Busca en los registros siguientes cada línea que contenga la palabra "choose" y cópiala, distinguiendo entre mayúsculas y minúsculas.

§ MATERIAL DE ORIGEN:
= = = = =

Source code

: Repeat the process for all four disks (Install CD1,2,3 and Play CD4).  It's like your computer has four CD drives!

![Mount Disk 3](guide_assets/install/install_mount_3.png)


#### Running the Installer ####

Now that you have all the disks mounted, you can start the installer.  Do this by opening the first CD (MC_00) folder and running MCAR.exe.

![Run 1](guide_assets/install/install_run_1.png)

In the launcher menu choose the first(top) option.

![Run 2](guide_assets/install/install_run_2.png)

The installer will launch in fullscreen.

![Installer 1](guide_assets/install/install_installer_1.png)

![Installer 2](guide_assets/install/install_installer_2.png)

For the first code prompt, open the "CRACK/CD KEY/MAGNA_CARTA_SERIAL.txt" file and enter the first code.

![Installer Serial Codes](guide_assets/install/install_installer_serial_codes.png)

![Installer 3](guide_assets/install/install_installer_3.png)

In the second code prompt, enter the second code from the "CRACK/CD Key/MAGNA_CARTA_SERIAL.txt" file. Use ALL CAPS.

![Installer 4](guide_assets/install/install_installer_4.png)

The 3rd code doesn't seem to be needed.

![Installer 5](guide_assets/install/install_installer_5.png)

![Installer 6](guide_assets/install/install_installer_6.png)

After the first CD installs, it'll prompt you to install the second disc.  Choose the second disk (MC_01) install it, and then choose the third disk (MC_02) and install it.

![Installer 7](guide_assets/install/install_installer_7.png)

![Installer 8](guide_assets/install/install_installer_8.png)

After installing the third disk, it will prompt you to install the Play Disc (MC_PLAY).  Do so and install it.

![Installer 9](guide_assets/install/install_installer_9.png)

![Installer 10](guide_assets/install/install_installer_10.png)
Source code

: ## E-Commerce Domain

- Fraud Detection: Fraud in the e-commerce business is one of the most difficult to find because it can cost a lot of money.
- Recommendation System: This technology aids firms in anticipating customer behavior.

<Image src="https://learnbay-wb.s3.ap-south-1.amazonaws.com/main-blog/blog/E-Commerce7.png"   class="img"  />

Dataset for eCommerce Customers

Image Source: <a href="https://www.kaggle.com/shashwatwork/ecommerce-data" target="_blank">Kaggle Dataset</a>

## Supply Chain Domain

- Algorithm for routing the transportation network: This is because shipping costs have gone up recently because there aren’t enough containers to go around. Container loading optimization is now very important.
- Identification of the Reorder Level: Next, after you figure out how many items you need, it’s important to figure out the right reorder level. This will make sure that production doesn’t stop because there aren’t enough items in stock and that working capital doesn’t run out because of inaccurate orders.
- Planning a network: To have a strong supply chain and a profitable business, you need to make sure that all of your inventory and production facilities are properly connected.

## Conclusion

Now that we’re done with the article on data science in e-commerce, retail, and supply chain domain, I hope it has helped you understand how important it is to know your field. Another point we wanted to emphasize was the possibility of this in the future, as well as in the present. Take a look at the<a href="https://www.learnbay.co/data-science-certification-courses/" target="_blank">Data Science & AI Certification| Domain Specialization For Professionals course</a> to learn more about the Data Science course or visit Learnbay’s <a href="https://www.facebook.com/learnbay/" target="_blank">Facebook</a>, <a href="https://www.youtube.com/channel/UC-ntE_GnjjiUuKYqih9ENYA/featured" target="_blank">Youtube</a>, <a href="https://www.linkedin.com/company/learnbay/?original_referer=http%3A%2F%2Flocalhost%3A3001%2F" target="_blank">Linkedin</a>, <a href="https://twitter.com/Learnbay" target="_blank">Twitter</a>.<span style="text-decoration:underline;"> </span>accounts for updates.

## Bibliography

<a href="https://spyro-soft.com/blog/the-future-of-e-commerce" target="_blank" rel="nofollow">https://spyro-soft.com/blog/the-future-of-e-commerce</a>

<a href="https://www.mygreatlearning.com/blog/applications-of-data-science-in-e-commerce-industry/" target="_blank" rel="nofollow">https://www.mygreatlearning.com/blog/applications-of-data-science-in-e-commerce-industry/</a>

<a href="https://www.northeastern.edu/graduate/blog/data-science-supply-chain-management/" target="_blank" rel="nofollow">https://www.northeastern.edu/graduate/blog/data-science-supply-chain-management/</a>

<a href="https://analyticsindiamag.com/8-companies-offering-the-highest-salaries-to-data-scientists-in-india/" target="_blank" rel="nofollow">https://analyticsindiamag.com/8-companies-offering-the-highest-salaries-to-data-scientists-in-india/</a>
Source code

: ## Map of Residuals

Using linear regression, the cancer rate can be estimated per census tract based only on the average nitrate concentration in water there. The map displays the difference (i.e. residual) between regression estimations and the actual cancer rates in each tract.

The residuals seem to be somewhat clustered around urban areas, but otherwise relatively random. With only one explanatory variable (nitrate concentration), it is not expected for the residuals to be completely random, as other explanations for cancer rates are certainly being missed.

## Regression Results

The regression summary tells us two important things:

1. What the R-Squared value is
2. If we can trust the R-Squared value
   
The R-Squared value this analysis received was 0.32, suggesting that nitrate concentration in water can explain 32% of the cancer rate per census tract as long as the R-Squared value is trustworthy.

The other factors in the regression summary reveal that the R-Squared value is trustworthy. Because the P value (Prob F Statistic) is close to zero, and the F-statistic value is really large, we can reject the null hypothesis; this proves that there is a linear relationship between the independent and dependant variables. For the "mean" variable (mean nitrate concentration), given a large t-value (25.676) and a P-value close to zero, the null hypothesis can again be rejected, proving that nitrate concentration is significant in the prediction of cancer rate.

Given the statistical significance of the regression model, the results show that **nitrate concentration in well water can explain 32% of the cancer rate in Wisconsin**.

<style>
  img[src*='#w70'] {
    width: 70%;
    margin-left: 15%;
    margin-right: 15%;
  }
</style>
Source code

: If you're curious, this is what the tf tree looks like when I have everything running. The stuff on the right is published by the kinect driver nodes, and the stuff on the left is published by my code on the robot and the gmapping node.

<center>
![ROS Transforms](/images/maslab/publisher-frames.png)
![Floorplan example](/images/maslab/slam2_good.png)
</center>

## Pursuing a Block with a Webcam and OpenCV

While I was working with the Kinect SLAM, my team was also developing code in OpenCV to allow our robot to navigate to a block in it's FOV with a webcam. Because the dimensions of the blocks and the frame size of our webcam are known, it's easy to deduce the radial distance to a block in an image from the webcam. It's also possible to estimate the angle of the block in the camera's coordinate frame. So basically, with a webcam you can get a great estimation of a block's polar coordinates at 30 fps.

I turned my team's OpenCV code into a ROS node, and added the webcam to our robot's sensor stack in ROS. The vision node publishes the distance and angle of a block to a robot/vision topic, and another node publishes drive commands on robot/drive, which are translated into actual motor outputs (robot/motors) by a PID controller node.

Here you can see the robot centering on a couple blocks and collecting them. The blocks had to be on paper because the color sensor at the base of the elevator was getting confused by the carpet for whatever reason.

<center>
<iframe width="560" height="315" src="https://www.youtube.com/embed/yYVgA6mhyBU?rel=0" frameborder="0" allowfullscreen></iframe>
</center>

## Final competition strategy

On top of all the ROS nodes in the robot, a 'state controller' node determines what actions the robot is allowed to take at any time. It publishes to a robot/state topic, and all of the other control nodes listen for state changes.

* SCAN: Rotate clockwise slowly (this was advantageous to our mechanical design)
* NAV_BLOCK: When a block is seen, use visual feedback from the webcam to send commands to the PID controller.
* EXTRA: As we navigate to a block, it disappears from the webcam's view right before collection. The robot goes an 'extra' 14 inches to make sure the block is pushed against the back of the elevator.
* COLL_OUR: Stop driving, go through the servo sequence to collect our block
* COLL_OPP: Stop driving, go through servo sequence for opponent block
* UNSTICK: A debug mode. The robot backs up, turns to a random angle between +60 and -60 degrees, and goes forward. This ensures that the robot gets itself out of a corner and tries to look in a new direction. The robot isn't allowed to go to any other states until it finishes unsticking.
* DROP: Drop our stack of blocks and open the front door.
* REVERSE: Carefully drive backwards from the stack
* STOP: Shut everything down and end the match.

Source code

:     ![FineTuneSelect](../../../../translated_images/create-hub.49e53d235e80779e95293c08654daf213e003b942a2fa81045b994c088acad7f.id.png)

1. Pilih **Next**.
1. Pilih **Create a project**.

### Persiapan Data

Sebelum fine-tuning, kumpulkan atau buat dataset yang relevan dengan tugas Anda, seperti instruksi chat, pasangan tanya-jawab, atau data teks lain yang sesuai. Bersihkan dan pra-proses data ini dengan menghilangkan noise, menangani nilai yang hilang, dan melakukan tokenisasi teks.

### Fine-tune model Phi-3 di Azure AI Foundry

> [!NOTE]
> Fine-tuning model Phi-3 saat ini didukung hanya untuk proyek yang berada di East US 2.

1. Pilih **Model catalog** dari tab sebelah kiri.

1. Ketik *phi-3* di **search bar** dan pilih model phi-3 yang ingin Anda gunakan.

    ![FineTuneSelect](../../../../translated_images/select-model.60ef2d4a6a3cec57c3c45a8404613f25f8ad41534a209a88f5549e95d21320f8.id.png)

= = = = =

§ RESPUESTA:
In the launcher menu choose the first(top) option.
After the first CD installs, it'll prompt you to install the second disc.  Choose the second disk (MC_01) install it, and then choose the third disk (MC_02) and install it.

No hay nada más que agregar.